## begin Data for the task

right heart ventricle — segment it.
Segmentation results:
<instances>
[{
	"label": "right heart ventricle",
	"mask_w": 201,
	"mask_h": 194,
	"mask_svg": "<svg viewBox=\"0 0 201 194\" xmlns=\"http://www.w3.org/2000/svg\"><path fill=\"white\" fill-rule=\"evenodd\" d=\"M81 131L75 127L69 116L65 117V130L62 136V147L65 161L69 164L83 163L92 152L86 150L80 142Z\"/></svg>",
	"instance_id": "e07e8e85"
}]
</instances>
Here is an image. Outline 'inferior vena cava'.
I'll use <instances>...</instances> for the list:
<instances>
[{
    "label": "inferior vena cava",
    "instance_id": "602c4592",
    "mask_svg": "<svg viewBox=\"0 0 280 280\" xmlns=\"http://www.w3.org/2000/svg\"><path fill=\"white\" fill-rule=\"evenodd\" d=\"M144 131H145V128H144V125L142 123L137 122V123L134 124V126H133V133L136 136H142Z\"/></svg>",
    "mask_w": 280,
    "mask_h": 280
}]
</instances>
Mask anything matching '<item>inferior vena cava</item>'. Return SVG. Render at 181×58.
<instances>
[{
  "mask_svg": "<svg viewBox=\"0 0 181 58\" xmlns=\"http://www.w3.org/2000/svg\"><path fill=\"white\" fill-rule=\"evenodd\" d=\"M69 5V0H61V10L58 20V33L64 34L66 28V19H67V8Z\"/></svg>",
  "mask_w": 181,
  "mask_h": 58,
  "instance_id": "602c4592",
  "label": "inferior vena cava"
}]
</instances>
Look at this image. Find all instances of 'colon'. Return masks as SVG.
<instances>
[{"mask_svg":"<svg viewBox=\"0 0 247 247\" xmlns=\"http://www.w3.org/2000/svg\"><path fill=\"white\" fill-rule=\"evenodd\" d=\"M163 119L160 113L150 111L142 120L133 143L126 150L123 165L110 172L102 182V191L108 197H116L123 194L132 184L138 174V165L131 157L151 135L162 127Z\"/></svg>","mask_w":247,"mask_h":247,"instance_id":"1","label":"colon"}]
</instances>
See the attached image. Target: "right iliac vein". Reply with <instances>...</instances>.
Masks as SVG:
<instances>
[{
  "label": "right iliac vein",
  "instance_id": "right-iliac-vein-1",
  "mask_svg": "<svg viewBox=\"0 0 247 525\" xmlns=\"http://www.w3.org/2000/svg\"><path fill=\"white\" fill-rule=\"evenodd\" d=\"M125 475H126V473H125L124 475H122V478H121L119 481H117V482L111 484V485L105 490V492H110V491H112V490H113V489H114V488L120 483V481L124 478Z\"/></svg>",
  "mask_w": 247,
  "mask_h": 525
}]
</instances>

## end Data for the task

__The request__: Can you change "Return" to "Output" throughout the listing and write it out again with everything else untouched?

__Result of the task__:
right heart ventricle — segment it.
Segmentation results:
<instances>
[{
	"label": "right heart ventricle",
	"mask_w": 201,
	"mask_h": 194,
	"mask_svg": "<svg viewBox=\"0 0 201 194\" xmlns=\"http://www.w3.org/2000/svg\"><path fill=\"white\" fill-rule=\"evenodd\" d=\"M81 131L75 127L69 116L65 117V130L62 136V147L65 161L69 164L83 163L92 152L86 150L80 142Z\"/></svg>",
	"instance_id": "e07e8e85"
}]
</instances>
Here is an image. Outline 'inferior vena cava'.
I'll use <instances>...</instances> for the list:
<instances>
[{
    "label": "inferior vena cava",
    "instance_id": "602c4592",
    "mask_svg": "<svg viewBox=\"0 0 280 280\" xmlns=\"http://www.w3.org/2000/svg\"><path fill=\"white\" fill-rule=\"evenodd\" d=\"M144 131H145V128H144V125L142 123L137 122V123L134 124V126H133V133L136 136H142Z\"/></svg>",
    "mask_w": 280,
    "mask_h": 280
}]
</instances>
Mask anything matching '<item>inferior vena cava</item>'. Output SVG. Render at 181×58.
<instances>
[{
  "mask_svg": "<svg viewBox=\"0 0 181 58\" xmlns=\"http://www.w3.org/2000/svg\"><path fill=\"white\" fill-rule=\"evenodd\" d=\"M69 5V0H61V10L58 20V33L64 34L66 28V19H67V8Z\"/></svg>",
  "mask_w": 181,
  "mask_h": 58,
  "instance_id": "602c4592",
  "label": "inferior vena cava"
}]
</instances>
Look at this image. Find all instances of 'colon'. Output masks as SVG.
<instances>
[{"mask_svg":"<svg viewBox=\"0 0 247 247\" xmlns=\"http://www.w3.org/2000/svg\"><path fill=\"white\" fill-rule=\"evenodd\" d=\"M163 119L160 113L150 111L142 120L133 143L126 150L123 165L110 172L102 182V191L108 197H116L123 194L132 184L138 174V165L131 157L151 135L162 127Z\"/></svg>","mask_w":247,"mask_h":247,"instance_id":"1","label":"colon"}]
</instances>
See the attached image. Target: "right iliac vein". Reply with <instances>...</instances>.
Masks as SVG:
<instances>
[{
  "label": "right iliac vein",
  "instance_id": "right-iliac-vein-1",
  "mask_svg": "<svg viewBox=\"0 0 247 525\" xmlns=\"http://www.w3.org/2000/svg\"><path fill=\"white\" fill-rule=\"evenodd\" d=\"M125 475H126V473H125L124 475H122V478H121L119 481H117V482L111 484V485L105 490V492H110V491H112V490H113V489H114V488L120 483V481L124 478Z\"/></svg>",
  "mask_w": 247,
  "mask_h": 525
}]
</instances>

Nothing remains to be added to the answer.